From wiki:
'The surrender of the Empire of Japan in World War II was announced by Emperor Hirohito on 15 August and formally signed on 2 September 1945, ending the war. By the end of July 1945, the Imperial Japanese Navy (IJN) was incapable of conducting major operations and an Allied invasion of Japan was imminent. Together with the United Kingdom and China, the United States called for the unconditional surrender of Japan in the Potsdam Declaration on 26 July 1945—the alternative being "prompt and utter destruction".'
The Japanese certainly haven’t forgotten https://www.youtube.com/live/Jas7iLs0r2o?feature=shared
Forgotten? More ridiculous words have seldom been written.

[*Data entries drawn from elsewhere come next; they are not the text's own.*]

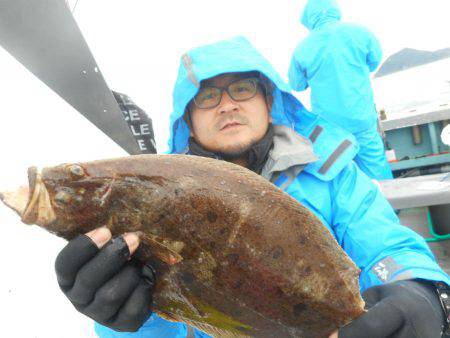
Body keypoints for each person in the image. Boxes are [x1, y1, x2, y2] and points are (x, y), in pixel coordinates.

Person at [55, 36, 450, 338]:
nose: (227, 104)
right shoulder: (150, 201)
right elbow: (177, 316)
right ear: (187, 121)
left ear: (269, 100)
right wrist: (126, 320)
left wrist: (420, 290)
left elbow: (384, 245)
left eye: (241, 89)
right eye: (207, 96)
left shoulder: (332, 174)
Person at [288, 0, 393, 181]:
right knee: (376, 170)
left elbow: (296, 84)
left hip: (330, 128)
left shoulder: (302, 48)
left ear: (308, 18)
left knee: (340, 176)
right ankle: (390, 206)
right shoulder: (360, 32)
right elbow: (374, 61)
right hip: (362, 118)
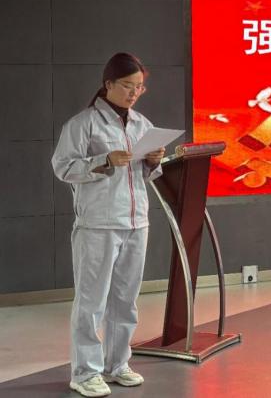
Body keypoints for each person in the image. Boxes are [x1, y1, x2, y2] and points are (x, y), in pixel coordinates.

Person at [52, 53, 165, 398]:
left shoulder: (142, 124)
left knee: (125, 299)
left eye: (139, 87)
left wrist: (154, 161)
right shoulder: (82, 124)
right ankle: (85, 372)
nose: (134, 93)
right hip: (98, 224)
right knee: (92, 301)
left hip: (136, 221)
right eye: (127, 86)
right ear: (108, 84)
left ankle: (117, 365)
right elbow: (63, 167)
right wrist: (104, 160)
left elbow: (148, 175)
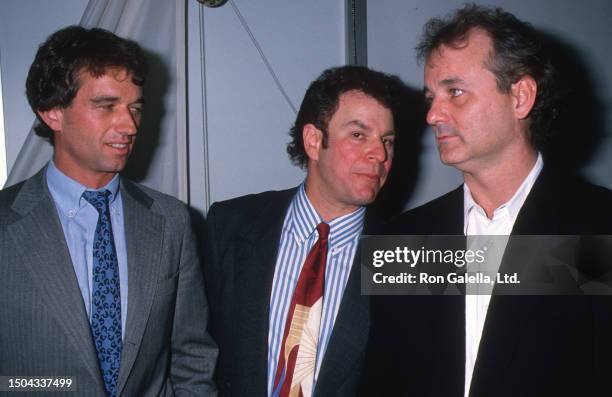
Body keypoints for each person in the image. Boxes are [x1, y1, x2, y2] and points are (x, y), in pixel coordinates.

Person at [364, 4, 612, 396]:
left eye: (455, 92)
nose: (432, 114)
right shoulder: (403, 242)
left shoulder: (600, 228)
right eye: (432, 96)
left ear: (521, 97)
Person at [0, 26, 217, 396]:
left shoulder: (171, 221)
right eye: (106, 106)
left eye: (135, 107)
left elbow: (191, 356)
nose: (129, 125)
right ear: (52, 112)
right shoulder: (7, 224)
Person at [203, 65, 403, 396]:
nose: (380, 155)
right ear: (313, 140)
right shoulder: (229, 225)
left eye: (388, 141)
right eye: (358, 135)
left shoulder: (403, 255)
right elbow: (192, 353)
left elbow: (517, 273)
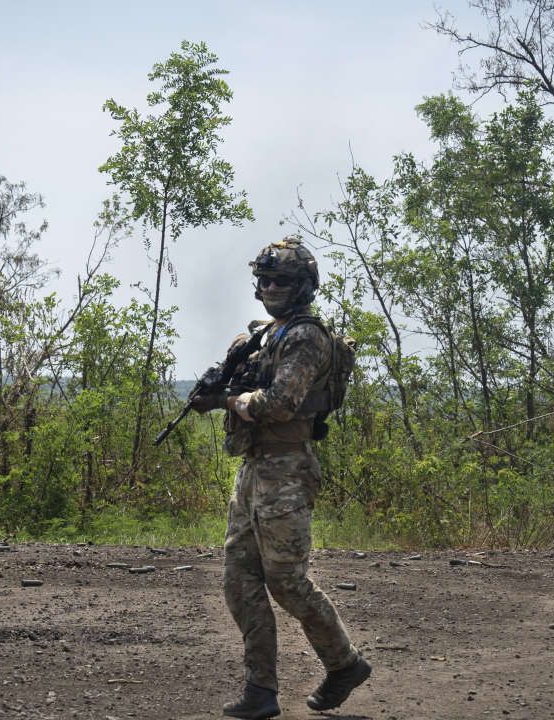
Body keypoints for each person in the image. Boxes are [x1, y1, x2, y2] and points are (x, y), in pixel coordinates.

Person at [189, 236, 371, 719]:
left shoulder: (306, 337)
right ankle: (260, 691)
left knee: (286, 582)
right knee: (238, 577)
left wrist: (225, 402)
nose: (270, 287)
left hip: (287, 470)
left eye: (281, 280)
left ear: (303, 286)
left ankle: (344, 664)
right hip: (255, 468)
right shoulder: (267, 334)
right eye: (264, 279)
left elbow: (281, 403)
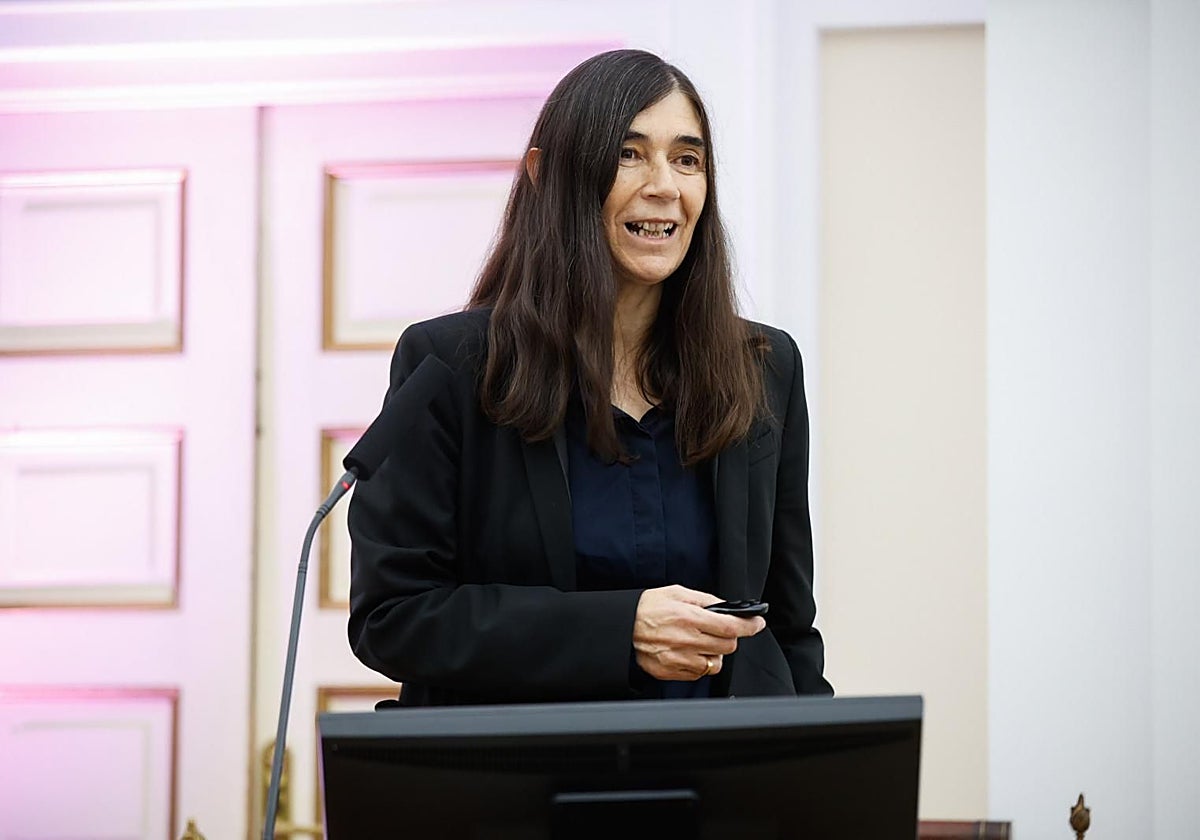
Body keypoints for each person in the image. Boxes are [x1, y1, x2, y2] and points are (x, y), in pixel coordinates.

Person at [347, 48, 832, 706]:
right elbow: (393, 618)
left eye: (687, 159)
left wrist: (819, 755)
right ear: (544, 173)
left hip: (721, 765)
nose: (664, 185)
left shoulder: (765, 367)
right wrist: (619, 630)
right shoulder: (449, 366)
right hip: (523, 766)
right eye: (629, 153)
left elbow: (790, 628)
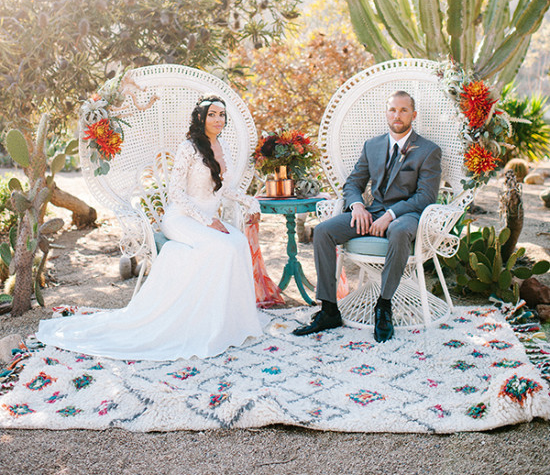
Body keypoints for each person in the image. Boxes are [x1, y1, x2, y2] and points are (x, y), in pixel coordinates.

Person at [37, 95, 265, 360]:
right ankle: (200, 322)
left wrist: (249, 201)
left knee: (237, 243)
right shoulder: (188, 148)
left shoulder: (222, 145)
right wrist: (207, 220)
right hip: (181, 218)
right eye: (212, 114)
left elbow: (222, 187)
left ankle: (228, 321)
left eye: (222, 115)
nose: (218, 120)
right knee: (223, 247)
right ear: (201, 118)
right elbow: (176, 193)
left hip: (206, 217)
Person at [293, 90, 442, 342]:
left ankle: (383, 306)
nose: (397, 115)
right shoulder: (372, 146)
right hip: (370, 213)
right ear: (386, 113)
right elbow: (353, 183)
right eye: (393, 109)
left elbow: (425, 197)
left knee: (398, 231)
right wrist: (357, 207)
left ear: (413, 115)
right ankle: (329, 309)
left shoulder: (428, 151)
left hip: (407, 216)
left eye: (403, 110)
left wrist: (392, 214)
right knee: (323, 232)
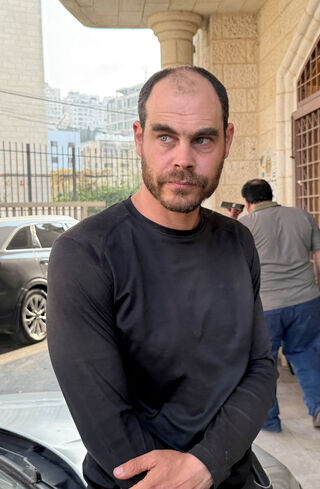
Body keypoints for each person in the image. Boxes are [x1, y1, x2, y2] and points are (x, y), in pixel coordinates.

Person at [48, 67, 277, 489]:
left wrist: (206, 464)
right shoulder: (85, 253)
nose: (183, 159)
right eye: (165, 136)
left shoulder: (237, 241)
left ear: (227, 140)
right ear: (139, 138)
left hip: (231, 474)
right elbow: (103, 415)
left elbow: (260, 368)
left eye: (202, 139)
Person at [236, 178, 320, 431]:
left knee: (264, 363)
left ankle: (269, 421)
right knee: (305, 353)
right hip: (305, 300)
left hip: (265, 306)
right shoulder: (302, 216)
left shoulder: (244, 225)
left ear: (246, 202)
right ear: (271, 195)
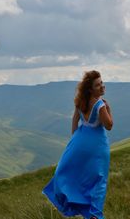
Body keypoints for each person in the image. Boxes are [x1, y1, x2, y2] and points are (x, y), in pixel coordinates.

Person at [42, 70, 113, 219]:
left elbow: (75, 120)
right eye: (98, 85)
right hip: (97, 146)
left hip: (79, 140)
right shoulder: (100, 105)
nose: (102, 87)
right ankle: (94, 214)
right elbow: (109, 125)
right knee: (98, 179)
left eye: (102, 83)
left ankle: (68, 201)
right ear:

Perhaps the words “President Biden” compare.
War in the Pacific was in my opinion the more important war, Germany was already on the rocks as by 1943 the German army was finished as the Battle of Kursk was the turning point. Japan’s Army was mostly intact, what broke the Japanese was the Submarine war and many really bad decisions of the IJ Navy.
A merciful end from a merciful God!
I had two uncles in the Pacific.
They would question the characterization of their time there as a “footnote.”
Korea is truly the “Forgotten War”. Many of those soldiers, wound up fighting in Korea a few years later.
80 years ago today I was in Times Square on VJ Day.
I’m one of those little dots next to the copy of the Statue of Liberty in the picture.
Question for all of the Freeper historians: Why didn’t the US use the chain of Alaskan islands to set up airbases so they could attack the Japanese mainland, instead of island hopping through the meat grinders in the pacific?
They were somewhere around the Panama Canal when the war ended.